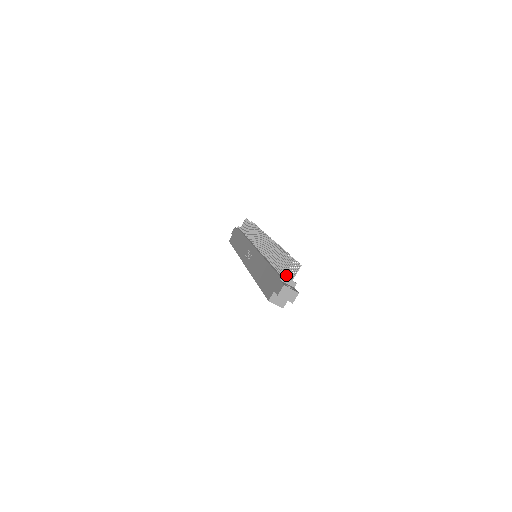
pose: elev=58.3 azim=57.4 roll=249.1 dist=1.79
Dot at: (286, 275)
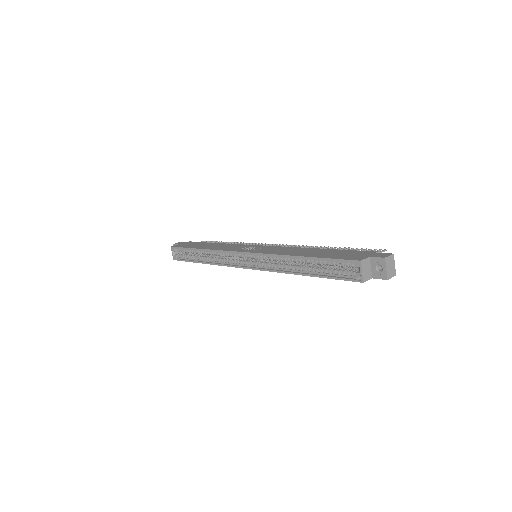
Dot at: occluded
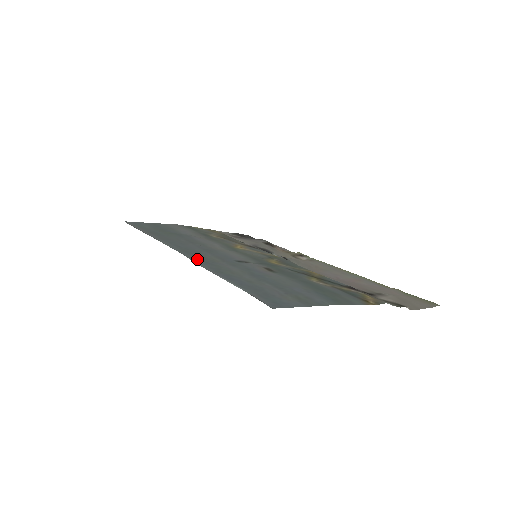
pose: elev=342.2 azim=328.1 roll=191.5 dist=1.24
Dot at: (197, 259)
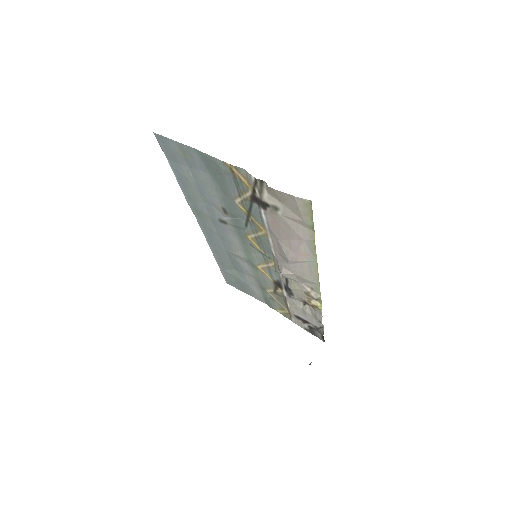
Dot at: (196, 212)
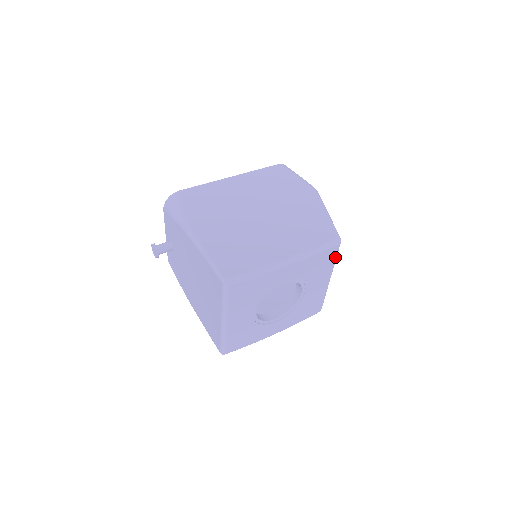
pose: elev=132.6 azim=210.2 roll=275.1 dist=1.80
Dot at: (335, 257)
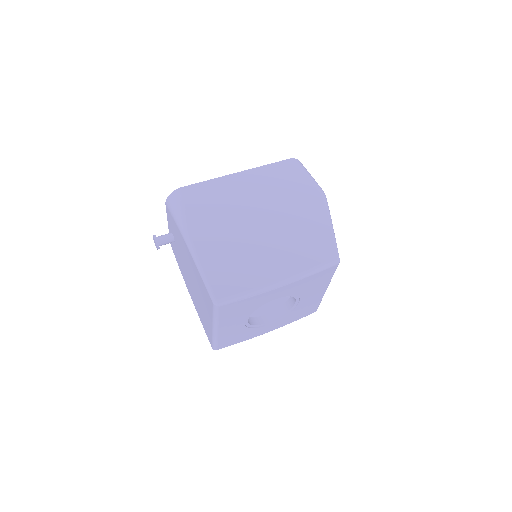
Dot at: (333, 274)
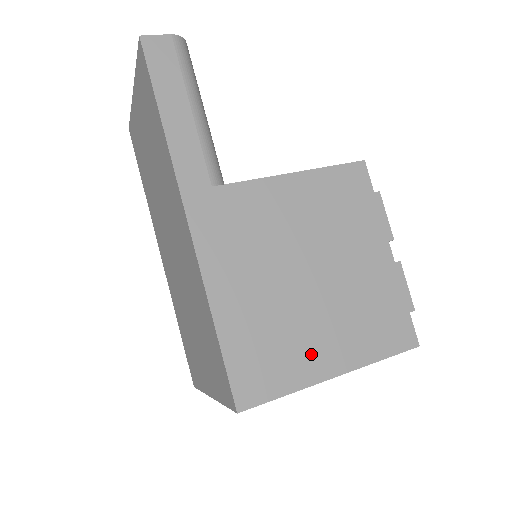
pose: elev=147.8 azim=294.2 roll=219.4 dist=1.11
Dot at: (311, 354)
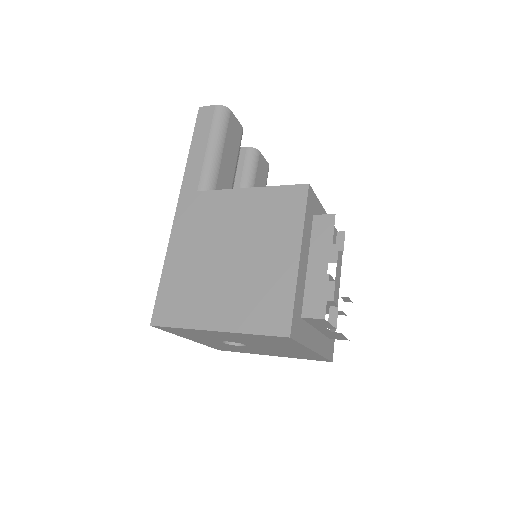
Dot at: (206, 309)
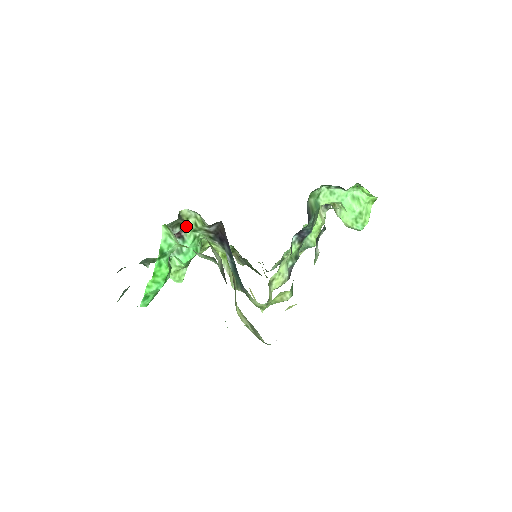
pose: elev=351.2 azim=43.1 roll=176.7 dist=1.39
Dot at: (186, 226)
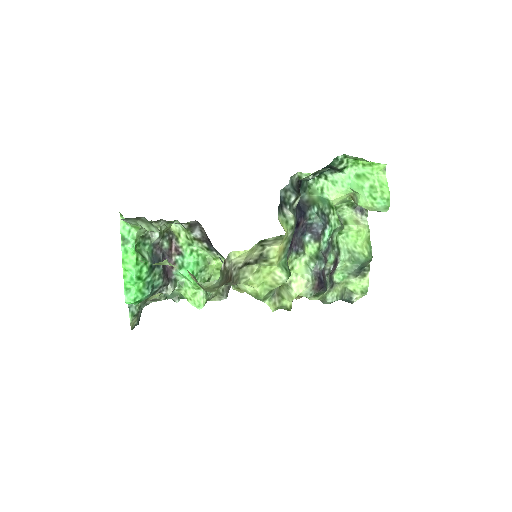
Dot at: (181, 242)
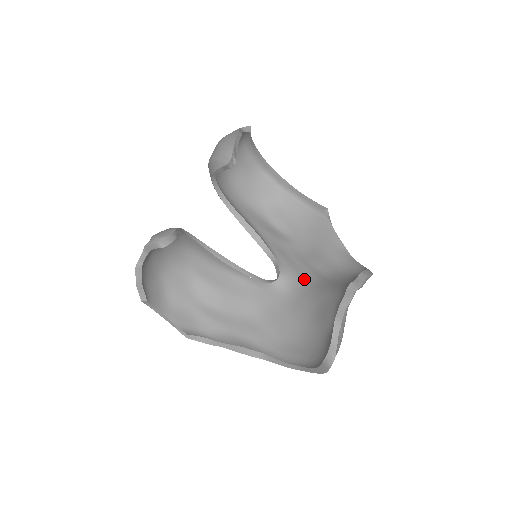
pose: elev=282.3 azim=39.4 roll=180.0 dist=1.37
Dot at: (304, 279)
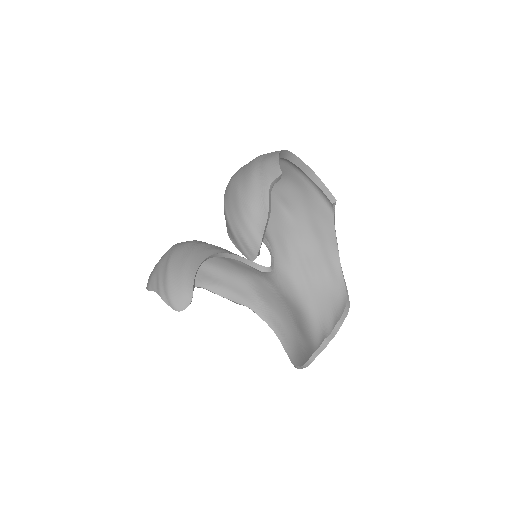
Dot at: (293, 278)
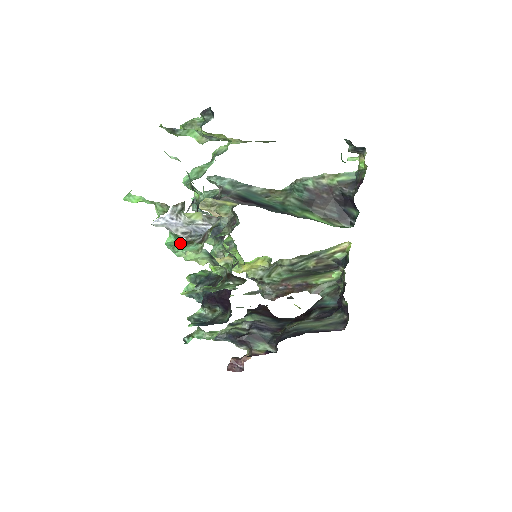
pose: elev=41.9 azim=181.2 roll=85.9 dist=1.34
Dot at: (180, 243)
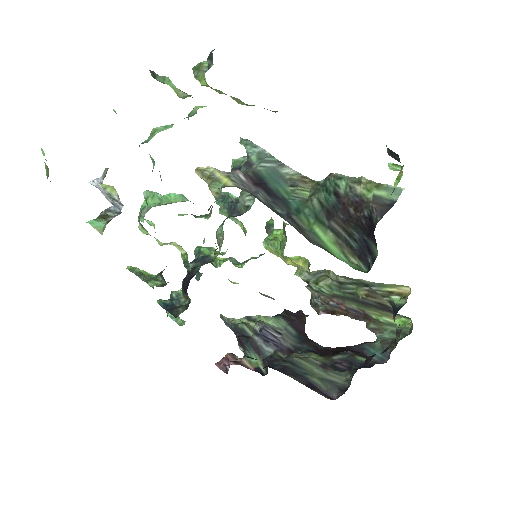
Dot at: (142, 211)
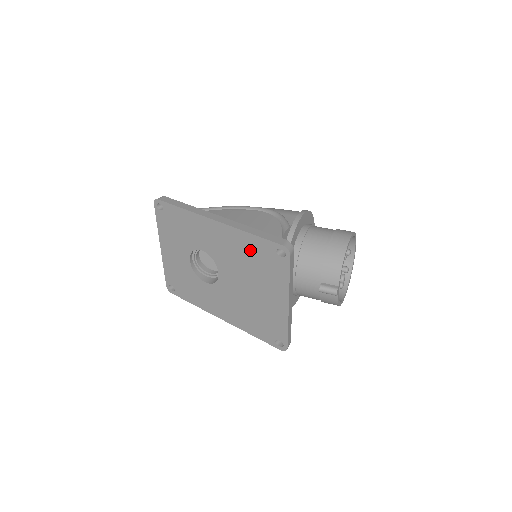
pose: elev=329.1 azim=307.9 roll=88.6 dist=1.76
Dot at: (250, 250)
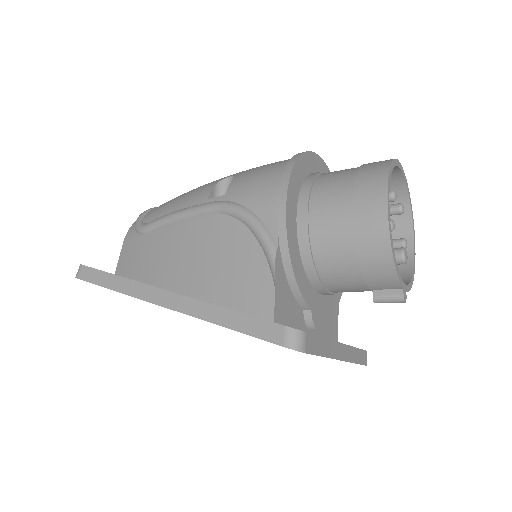
Dot at: occluded
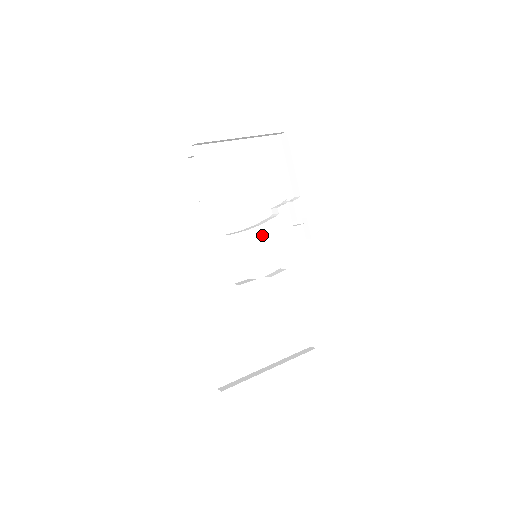
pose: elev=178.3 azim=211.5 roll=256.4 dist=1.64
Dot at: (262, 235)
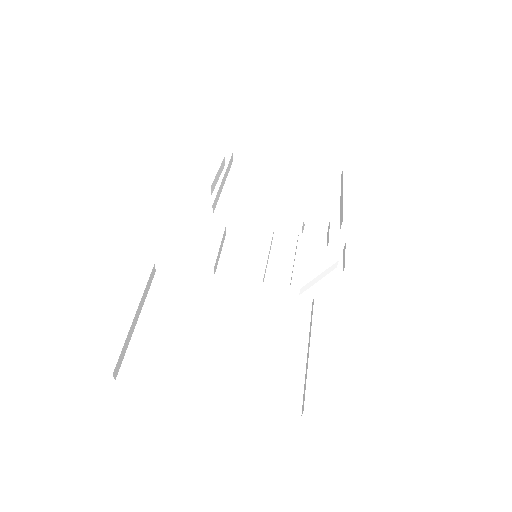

------

*What you need to do*.
Change every "pose" in the listing above to "view" and leave everything else as it is. Write out the whole listing without the pictures.

*Completed task*.
view: elev=58.3 azim=57.4 roll=249.1 dist=1.79
Dot at: (286, 275)
Dot at: occluded
view: elev=342.2 azim=328.1 roll=191.5 dist=1.24
Dot at: (197, 259)
Dot at: (196, 212)
view: elev=132.6 azim=210.2 roll=275.1 dist=1.80
Dot at: (335, 257)
Dot at: (333, 274)
view: elev=147.8 azim=294.2 roll=219.4 dist=1.11
Dot at: (311, 354)
Dot at: (206, 309)
view: elev=351.2 azim=43.1 roll=176.7 dist=1.39
Dot at: (186, 226)
Dot at: (181, 242)
view: elev=282.3 azim=39.4 roll=180.0 dist=1.37
Dot at: (304, 279)
Dot at: (293, 278)
view: elev=41.9 azim=181.2 roll=85.9 dist=1.34
Dot at: (180, 243)
Dot at: (142, 211)
view: elev=329.1 azim=307.9 roll=88.6 dist=1.76
Dot at: (250, 250)
Dot at: occluded
view: elev=178.3 azim=211.5 roll=256.4 dist=1.64
Dot at: (262, 235)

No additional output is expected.